In the United States... The production of synthetic quinine (anti-malarial) by young Harvard scientists Woodward and Doering is announced in Cambridge, Massachusetts.
In Occupied France... French resistance members burn 100,000 liters of acetone in the Lambiotte plant, Premery.
http://www.etherit.co.uk/month/thismonth/03.htm
May 3rd, 1944 (WEDNESDAY)
UNITED KINGDOM: Aircraft carrier HMS Indefatigable commissioned.
NETHERLANDS: The Hague: In the most successful example of precision bombing of the war - and probably the most accurate since the air weapon was invented - an RAF Mosquito today lobbed two bombs through the front door of the Air Ministry in the crowded centre of the Dutch capital. Two more bombs, delivered at the same time, penetrated windows on either side of the door. The building had to be struck at the first attempt from 50 feet.
GERMANY: U-1277 commissioned.
U-927, U-1023, U-1024 launched.
SPAIN: Madrid: Pro-Nazi Spain bent under Allied pressure today and agreed to cut by a sixth its exports of Wulfram - the steel hardening element - to Germany. General Franco, the Spanish dictator, has succumbed to British and US demands for the release of Italian ships held in Spanish ports, the withdrawal from the eastern front of his “Blue” division of 14,284 men and “Blue” air squadron, and the closure of the German “spy” consulate at Tangiers.

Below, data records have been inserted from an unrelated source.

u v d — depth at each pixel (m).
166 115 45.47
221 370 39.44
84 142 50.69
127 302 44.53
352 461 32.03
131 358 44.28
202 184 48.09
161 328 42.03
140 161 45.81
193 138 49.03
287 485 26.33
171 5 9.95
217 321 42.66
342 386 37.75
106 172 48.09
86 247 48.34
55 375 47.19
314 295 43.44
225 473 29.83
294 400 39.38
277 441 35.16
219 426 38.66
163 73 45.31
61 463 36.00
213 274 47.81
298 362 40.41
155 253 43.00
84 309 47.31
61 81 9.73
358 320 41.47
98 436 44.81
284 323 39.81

MEDITERRANEAN SEA: U-371 was spotted recharging her batteries on the surface off Djidjelli on the Algerian coast. The area was swamped with six escorts from Convoy GUS-38 and three aircraft squadrons. At 0118, the U-boat managed to hit USS Menges with a Gnat in the stern. The explosion severely damaged the stern, blew off both propellers and the rudders. 31 men were killed and 25 wounded, but the destroyer was towed to port and repaired. The other vessels hunted the U-boat until the early morning of 4 May when Fenksi had to surface his boat and save his crew, but at 0404 he still fought back and also damaged the Senegalais (T 22) with a Gnat before scuttling the U-boat.
INDIAN OCEAN: U-852 scuttled in the Arabian Sea off the east coast of Somalia, in position 09.32N, 50.59E, after running aground during an attack by six RAF 621 and 8 Sqn Wellingtons. 7 dead and 59 survivors.

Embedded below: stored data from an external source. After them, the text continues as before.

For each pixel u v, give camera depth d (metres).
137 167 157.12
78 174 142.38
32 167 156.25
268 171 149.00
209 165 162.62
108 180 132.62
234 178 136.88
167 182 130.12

JAPAN: Admiral Soemu Toyoda is named Commander in Chief of the Japanese Combined Fleet. This appointment is to replace Admiral Mineichi Koga who was killed in an air accident on March 31.
CANADA: Tug HMCS Marysville foundered on a rock, and sank. Refloated next day.

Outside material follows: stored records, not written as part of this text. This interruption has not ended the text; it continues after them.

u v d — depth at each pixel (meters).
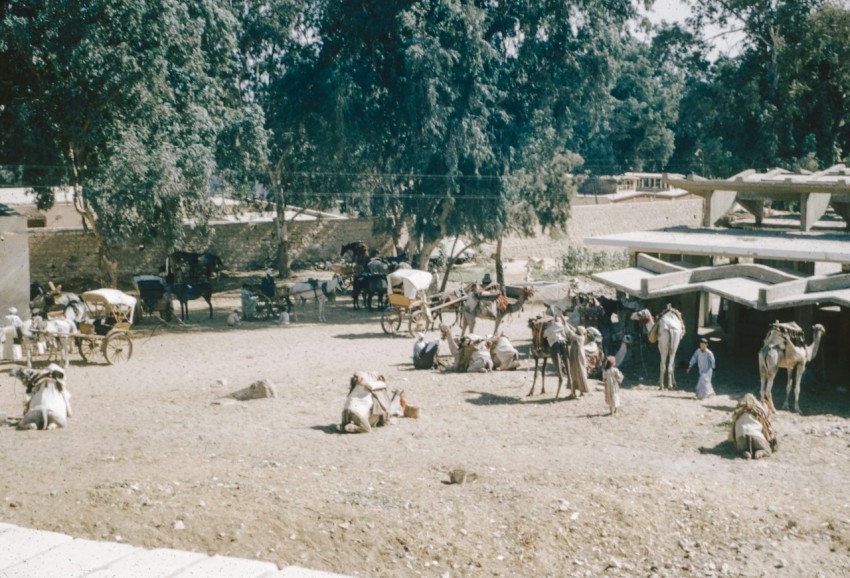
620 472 15.34
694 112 60.50
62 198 51.06
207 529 11.78
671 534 12.80
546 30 43.44
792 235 30.88
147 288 36.88
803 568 11.84
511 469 15.38
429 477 14.84
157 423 18.72
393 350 30.09
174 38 34.72
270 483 13.98
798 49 53.25
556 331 21.70
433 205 44.78
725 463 16.20
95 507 12.19
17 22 31.67
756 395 22.20
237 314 36.97
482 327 35.56
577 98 45.12
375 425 18.70
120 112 35.66
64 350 26.36
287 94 48.16
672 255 32.03
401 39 42.00
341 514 12.62
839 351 25.83
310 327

Tug HMCS Marysville foundered on a rock and sank. Refloated the next day.
Corvette HMCS Orillia completed forecastle extension refit Liverpool , Nova Scotia.
U.S.A.: Destroyer escort USS McGinty laid down.
Destroyer escort USS Carter commissioned.
Escort carrier USS Windham Bay commissioned.
ATLANTIC OCEAN: U-278 shot down an RN Martlet.
USS Donnell was on her fifth transatlantic voyage, when she made a sound contact and sighted a periscope 450 miles SW of Cape Clear, Ireland. She prepared for a depth charge attack but was hit at 1200 by one torpedo that hit the after part and the explosion of her own depth charges blew of the stern. 29 men were killed and 25 wounded. The vessel was towed by destroyer escorts USS Reeves and Hopping and the tug HMS Samsonia to Dunnstaffnage Bay, Scotland, arriving on 12 May. The damage was to extensive, so the ship was placed out of commission, reclassified IX-182 and was used as accommodation ship at Lisahally. Later towed via Plymouth to Cherbourg where she supplied electric power to shore. 1945 she laid in Portland and Plymouth and was then towed back to the States and was decommissioned. 1946 she was sold for scrap.
Thanks for these, they really bring WWII in focus for those of us interested
And when the NY Times was patriotic
“Home For Bomb Victims is Displayed By Britain,” bottom left of page 4. Move up to 500,000 people into government-owned prefab shelters for up to 10 years.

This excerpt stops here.